La demande de la partie qui a comparu en première instance sans faire valoir d'observations sur l'exécution provisoire n'est recevable que si, outre l'existence d'un moyen sérieux d'annulation ou de réformation, l'exécution provisoire risque d'entraîner des conséquences manifestement excessives qui se sont révélées postérieurement à la décision de première instance ».
Pour que soit écartée l'exécution provisoire, deux conditions cumulatives doivent être réunies:
- l'existence de moyens sérieux d'annulation ou de réformation
- le risque de conséquences manifestement excessives en cas d'exécution du jugement entrepris.
En ce qui concerne la première condition, il est rappelé que seule la cour au fond est compétente pour se prononcer sur le bien ou le mal fondé de l'analyse faite par le premier juge des éléments de preuve fournis et des arguments juridiques soulevés devant lui, de sorte que les moyens soulevés tendant à critiquer la motivation de la décision querellée ne sont pas des moyens sérieux de réformation dès lors que n'apparaît pas une violation manifeste des textes et principes de droit applicables, de l'état de la jurisprudence ou des principes directeurs du procès.
En ce qui concerne la seconde condition, il est rappelé que le risque de conséquences manifestement excessives suppose un préjudice irréparable et une situation irréversible en cas d'infirmation, étant rappelé que la charge de la preuve pèse sur la partie demanderesse à l'arrêt de l'exécution provisoire.
S'agissant de la désignation d'un administrateur ad hoc dans le cadre de l'article 49 du décret du 17 mars 1967, celui-ci se voit confier, sauf limitation expresse de sa mission, les mêmes attributions qu'un syndic.
En l'espèce et contrairement à ce que soutenait initialement la Sarl Nardi Massena, la mission confiée à la Selarl Xavier Hertas est donc bien plus large que celle d'assurer la réalisation des travaux urgents nécessaires à l'entretien et à la conservation de l'immeuble puisqu'elle est aussi de :
- administrer la copropriété,
- prendre toutes les mesures imposées par l'urgence ou non afin d'assurer notamment la conservation et l'entretien de l'immeuble et de ses parties communes,
- recouvrer les charges de copropriété et engager toutes procédures utiles aux fins de règlement des dites charges;
L'exercice de la mission confiée à la Selarl Xavier Huertas nécessite donc qu'elle puisse disposer des archives et des comptes de la copropriété et il ne résulte aucune conséquence manifestement excessive pour la Sarl Nardi Massena à devoir se dessaisir des archives et des comptes de la copropriété.
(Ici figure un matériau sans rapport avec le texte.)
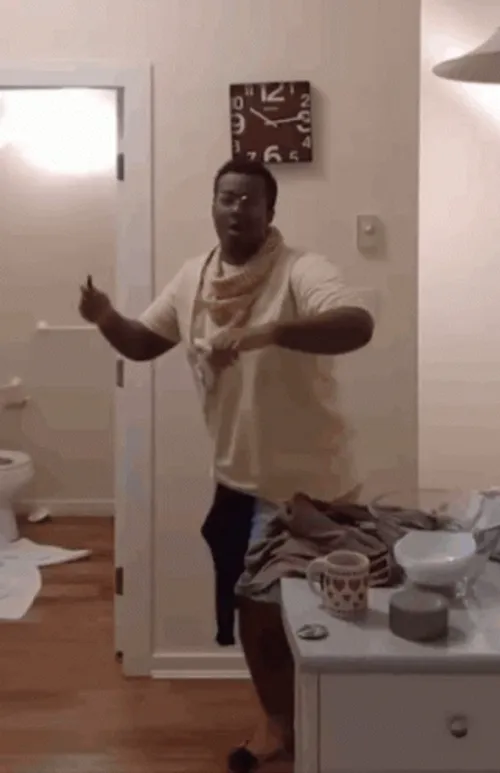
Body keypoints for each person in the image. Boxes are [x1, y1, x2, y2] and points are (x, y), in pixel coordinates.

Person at [79, 159, 374, 772]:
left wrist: (269, 331)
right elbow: (143, 342)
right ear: (213, 206)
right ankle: (277, 725)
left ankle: (336, 726)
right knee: (253, 615)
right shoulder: (194, 277)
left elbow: (355, 325)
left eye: (250, 199)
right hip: (238, 481)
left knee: (330, 612)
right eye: (226, 197)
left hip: (315, 487)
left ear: (270, 211)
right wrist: (104, 315)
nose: (237, 208)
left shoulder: (301, 269)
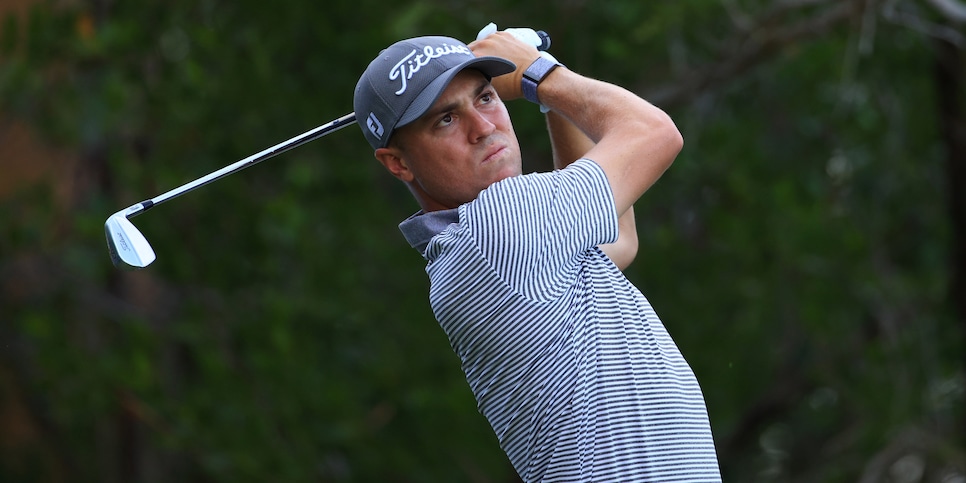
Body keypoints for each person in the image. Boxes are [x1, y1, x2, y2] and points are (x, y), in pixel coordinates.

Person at [354, 29, 722, 482]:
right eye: (445, 120)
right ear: (399, 163)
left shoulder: (474, 247)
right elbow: (655, 133)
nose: (484, 127)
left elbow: (616, 241)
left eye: (486, 97)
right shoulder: (498, 226)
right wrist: (541, 73)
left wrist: (547, 94)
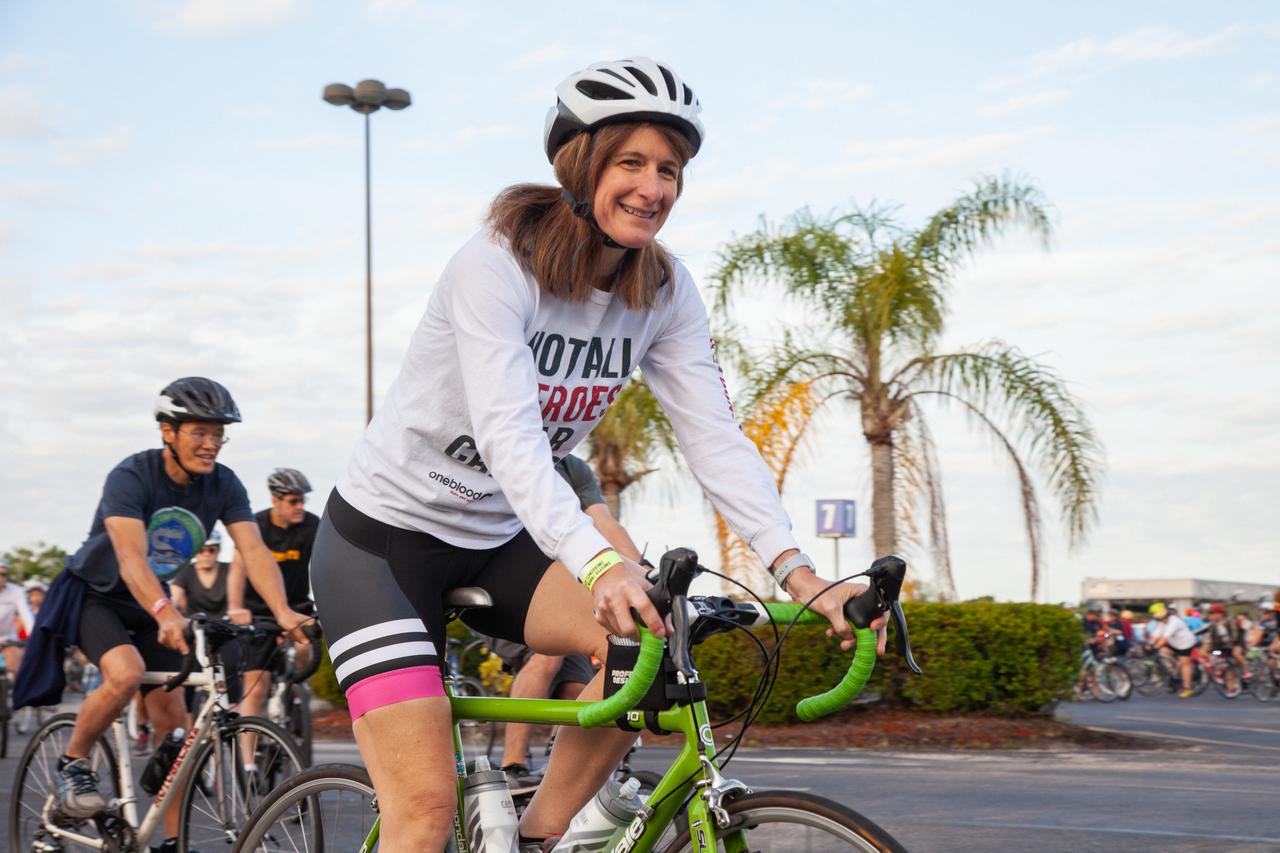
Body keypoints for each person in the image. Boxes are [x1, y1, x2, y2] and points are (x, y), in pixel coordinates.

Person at [308, 56, 889, 853]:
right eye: (632, 163)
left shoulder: (665, 288)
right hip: (382, 543)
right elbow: (512, 440)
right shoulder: (495, 263)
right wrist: (598, 564)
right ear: (581, 165)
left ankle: (544, 837)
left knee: (646, 645)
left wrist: (798, 569)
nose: (654, 188)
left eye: (670, 170)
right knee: (425, 812)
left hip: (496, 540)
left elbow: (713, 436)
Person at [51, 377, 311, 853]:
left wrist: (283, 612)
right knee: (125, 672)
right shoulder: (131, 476)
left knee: (175, 729)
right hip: (98, 594)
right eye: (199, 432)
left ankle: (171, 842)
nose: (211, 444)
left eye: (219, 434)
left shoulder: (224, 483)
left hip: (152, 603)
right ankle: (73, 762)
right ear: (168, 431)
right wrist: (163, 608)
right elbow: (130, 557)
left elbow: (252, 550)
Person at [490, 453, 643, 788]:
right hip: (506, 590)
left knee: (579, 689)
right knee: (547, 658)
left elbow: (604, 522)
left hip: (559, 595)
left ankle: (560, 777)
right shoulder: (506, 447)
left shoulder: (573, 468)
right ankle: (512, 764)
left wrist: (642, 573)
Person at [227, 467, 319, 741]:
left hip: (297, 607)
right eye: (293, 501)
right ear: (275, 499)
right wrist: (235, 606)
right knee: (255, 688)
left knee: (305, 647)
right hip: (257, 612)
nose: (300, 507)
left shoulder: (311, 525)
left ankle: (294, 691)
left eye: (302, 500)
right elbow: (237, 569)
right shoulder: (256, 526)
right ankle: (248, 762)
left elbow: (326, 565)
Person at [170, 528, 230, 619]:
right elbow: (174, 598)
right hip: (196, 626)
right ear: (194, 552)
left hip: (227, 626)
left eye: (211, 550)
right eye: (201, 550)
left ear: (219, 550)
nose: (206, 554)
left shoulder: (231, 570)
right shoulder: (185, 572)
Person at [1147, 602, 1197, 697]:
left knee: (1184, 663)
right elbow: (1155, 635)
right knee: (1162, 652)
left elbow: (1164, 638)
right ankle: (1175, 672)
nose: (1157, 616)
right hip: (1174, 643)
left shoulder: (1174, 621)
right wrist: (1148, 645)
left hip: (1185, 644)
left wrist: (1155, 646)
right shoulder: (1161, 622)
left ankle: (1187, 688)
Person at [0, 558, 35, 672]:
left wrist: (34, 636)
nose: (1, 577)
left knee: (15, 662)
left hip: (8, 639)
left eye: (3, 574)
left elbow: (26, 615)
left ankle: (14, 687)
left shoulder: (17, 591)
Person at [1204, 603, 1246, 690]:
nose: (1211, 616)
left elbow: (1235, 634)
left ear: (1220, 614)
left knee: (1234, 655)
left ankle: (1246, 671)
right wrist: (1209, 647)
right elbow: (1212, 638)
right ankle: (1219, 674)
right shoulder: (1213, 625)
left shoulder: (1229, 620)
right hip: (1223, 647)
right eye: (1210, 614)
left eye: (1213, 613)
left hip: (1236, 643)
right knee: (1215, 655)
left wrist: (1232, 644)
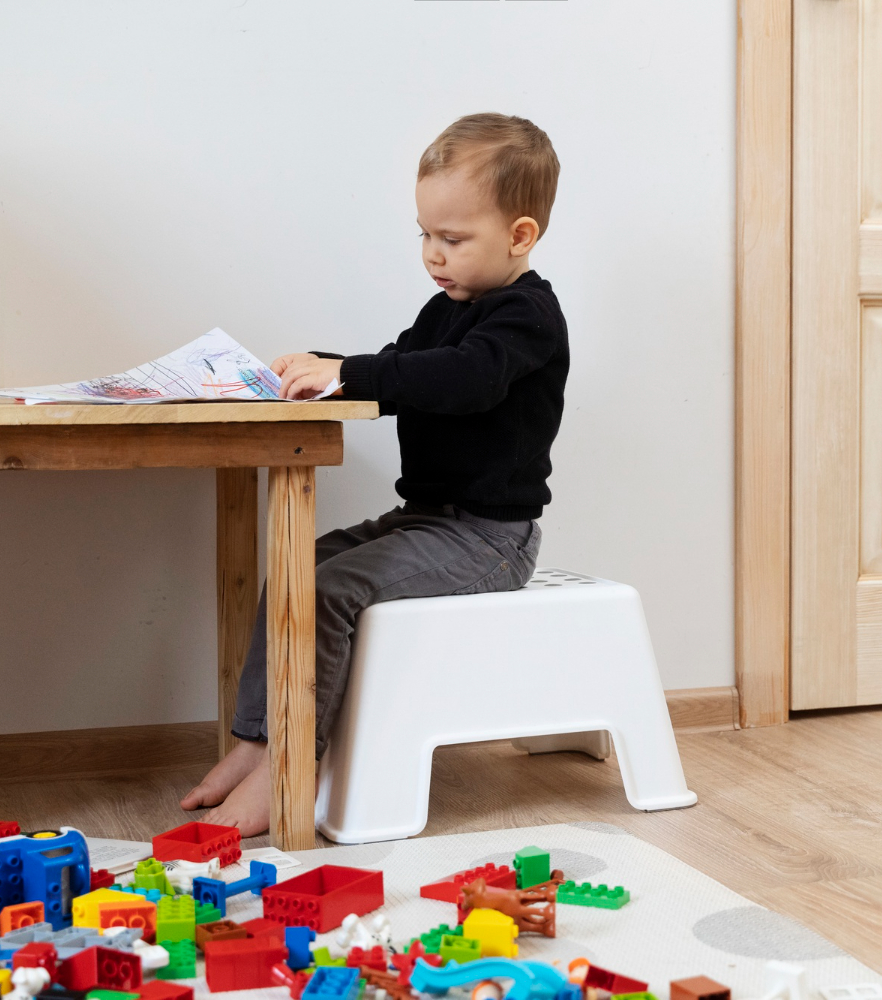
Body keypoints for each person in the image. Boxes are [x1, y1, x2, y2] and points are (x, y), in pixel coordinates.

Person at [182, 113, 568, 835]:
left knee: (329, 591)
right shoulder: (444, 310)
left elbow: (461, 380)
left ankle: (294, 766)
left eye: (453, 239)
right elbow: (400, 371)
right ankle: (259, 742)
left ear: (520, 236)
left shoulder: (527, 318)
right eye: (424, 235)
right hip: (426, 521)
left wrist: (348, 372)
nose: (433, 254)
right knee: (296, 567)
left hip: (488, 538)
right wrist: (319, 369)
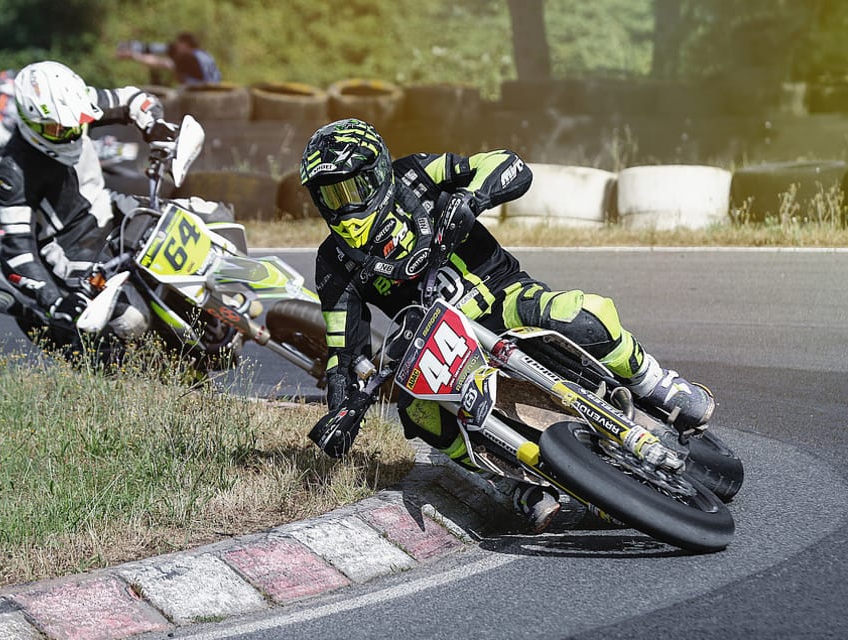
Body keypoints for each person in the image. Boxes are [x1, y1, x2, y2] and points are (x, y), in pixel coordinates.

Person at [299, 118, 715, 533]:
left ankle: (653, 383)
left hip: (503, 296)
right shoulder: (333, 263)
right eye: (330, 195)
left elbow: (507, 164)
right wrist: (342, 412)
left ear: (379, 173)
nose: (345, 206)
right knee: (417, 411)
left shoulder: (417, 173)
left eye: (353, 188)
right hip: (443, 347)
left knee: (579, 313)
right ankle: (508, 482)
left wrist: (472, 197)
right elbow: (342, 353)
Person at [0, 60, 174, 342]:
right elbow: (17, 250)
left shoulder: (77, 104)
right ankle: (134, 363)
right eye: (56, 128)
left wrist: (154, 125)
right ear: (30, 121)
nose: (69, 133)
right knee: (132, 319)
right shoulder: (13, 171)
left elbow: (134, 99)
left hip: (109, 207)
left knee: (189, 217)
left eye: (75, 124)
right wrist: (52, 301)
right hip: (71, 248)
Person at [117, 32, 221, 86]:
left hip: (200, 94)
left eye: (178, 45)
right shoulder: (204, 54)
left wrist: (134, 55)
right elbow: (159, 48)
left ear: (184, 44)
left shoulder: (188, 58)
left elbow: (161, 63)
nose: (176, 48)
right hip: (214, 89)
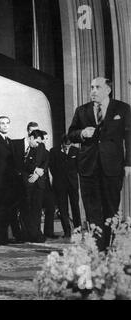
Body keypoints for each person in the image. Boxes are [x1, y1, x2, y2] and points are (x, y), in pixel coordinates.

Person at [68, 77, 131, 251]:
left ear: (108, 90)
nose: (93, 91)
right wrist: (82, 133)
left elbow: (129, 138)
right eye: (91, 87)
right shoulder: (82, 110)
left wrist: (128, 164)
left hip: (113, 166)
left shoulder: (122, 109)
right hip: (88, 167)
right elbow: (70, 134)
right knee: (92, 208)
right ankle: (97, 248)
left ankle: (110, 246)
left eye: (97, 87)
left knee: (111, 207)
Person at [0, 116, 21, 244]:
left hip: (10, 184)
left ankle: (6, 237)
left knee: (9, 210)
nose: (5, 126)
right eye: (2, 123)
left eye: (7, 123)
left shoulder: (9, 141)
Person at [14, 130, 48, 243]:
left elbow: (45, 160)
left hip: (36, 183)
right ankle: (27, 234)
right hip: (21, 183)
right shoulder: (16, 144)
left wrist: (38, 173)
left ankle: (35, 234)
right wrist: (34, 169)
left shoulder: (39, 147)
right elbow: (18, 164)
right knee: (25, 210)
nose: (38, 145)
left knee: (36, 210)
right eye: (37, 142)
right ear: (31, 138)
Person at [49, 134, 80, 238]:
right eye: (65, 145)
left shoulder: (76, 151)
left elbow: (78, 166)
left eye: (69, 145)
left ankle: (78, 230)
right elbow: (52, 168)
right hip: (60, 184)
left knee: (75, 207)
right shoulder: (53, 151)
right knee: (63, 209)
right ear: (61, 143)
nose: (67, 147)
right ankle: (67, 231)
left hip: (73, 184)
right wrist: (59, 178)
En cas d'infirmation de l'ordonnance dont appel, il n'est pas démontré en quoi l'administration de la copropriété par un administrateur ad hoc pendant quelques mois emportera pour la Sarl Nardi Massena un préjudice irréparable ou une situation irréversible.
La condition tenant à l'existence de conséquences manifestement excessives n'étant pas remplie, il convient de débouter la Sarl Nardi Massena de l'intégralité de ses demandes sans qu'il ne soit nécessaire de statuer sur l'existence de moyens sérieux d'annulation ou de réformation de l'ordonnance dont appel.
Celle-ci, qui succombe, est condamnée aux entiers dépens de l'instance.
Elle est aussi condamnée à payer à M. [I] [U] et à la SCI Saint Victor la somme de
1 500 euros chacun sur le fondement de l'article 700 du code de procédure civile.
PAR CES MOTIFS
Statuant publiquement en référé ;
- Déboutons la Sarl Nardi Massena de sa demande d'arrêt de l'exécution provisoire attachée à l'ordonnance rendue par le juge des référés du tribunal judiciaire de Nice le 19 septembre 2024 ;
- Déboutons la Sarl Nardi Massena de sa demande en paiement de la somme de 3 000 euros en application de l'article 700 du code de procédure civile ;
- Condamnons la Sarl Nardi Massena de payer à Monsieur [I] [U] la somme de 1 500 euros en application de l'article 700 du code de procédure civile ;
- La condamnons à payer à la SCI Saint-Victor la somme de 1 500 euros en application de l'article 700 du code de procédure civile ;
- La condamnons au paiement dépens de l'instance.